%%

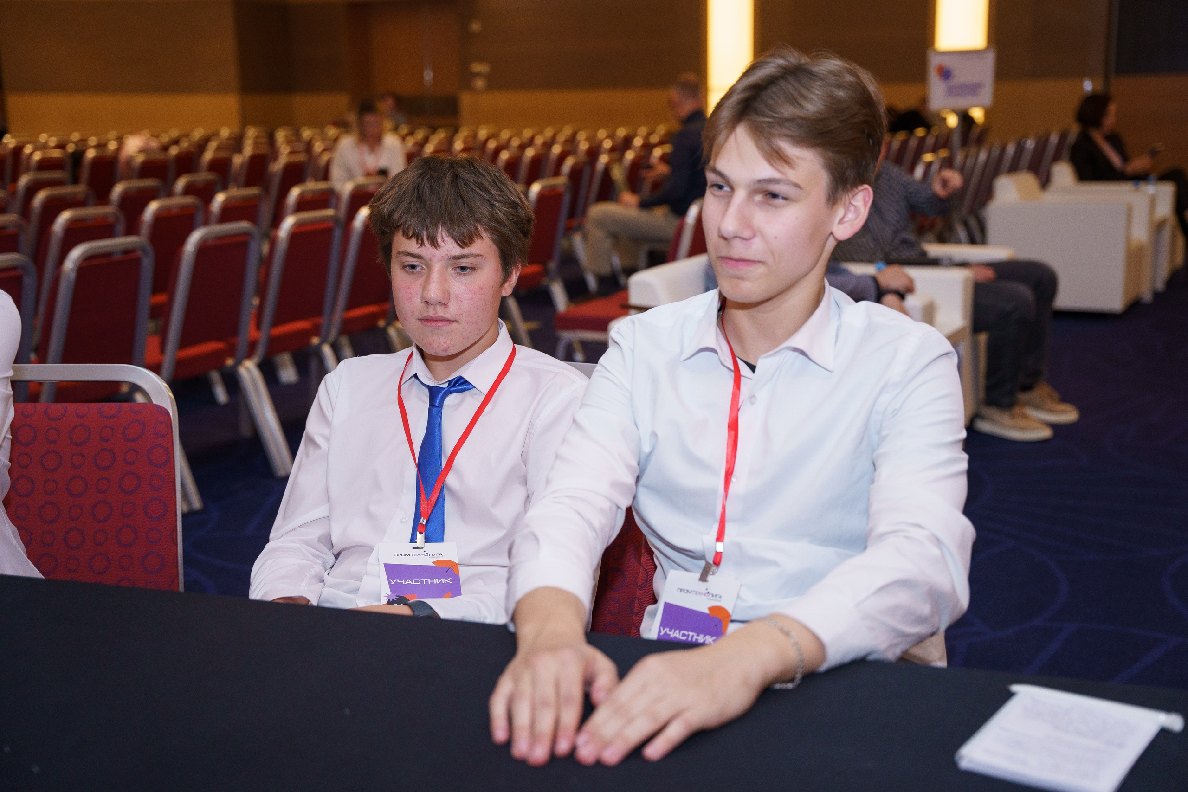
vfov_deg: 28.9
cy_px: 396
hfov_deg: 42.3
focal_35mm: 46
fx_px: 1534
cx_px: 594
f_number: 3.2
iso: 1600
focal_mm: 46.5
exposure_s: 1/160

%%

■ Instruction:
Repeat only the stretch of lines starting at the one containing "hfov_deg: 42.3" and running to the final line of the entries above.

■ Result:
hfov_deg: 42.3
focal_35mm: 46
fx_px: 1534
cx_px: 594
f_number: 3.2
iso: 1600
focal_mm: 46.5
exposure_s: 1/160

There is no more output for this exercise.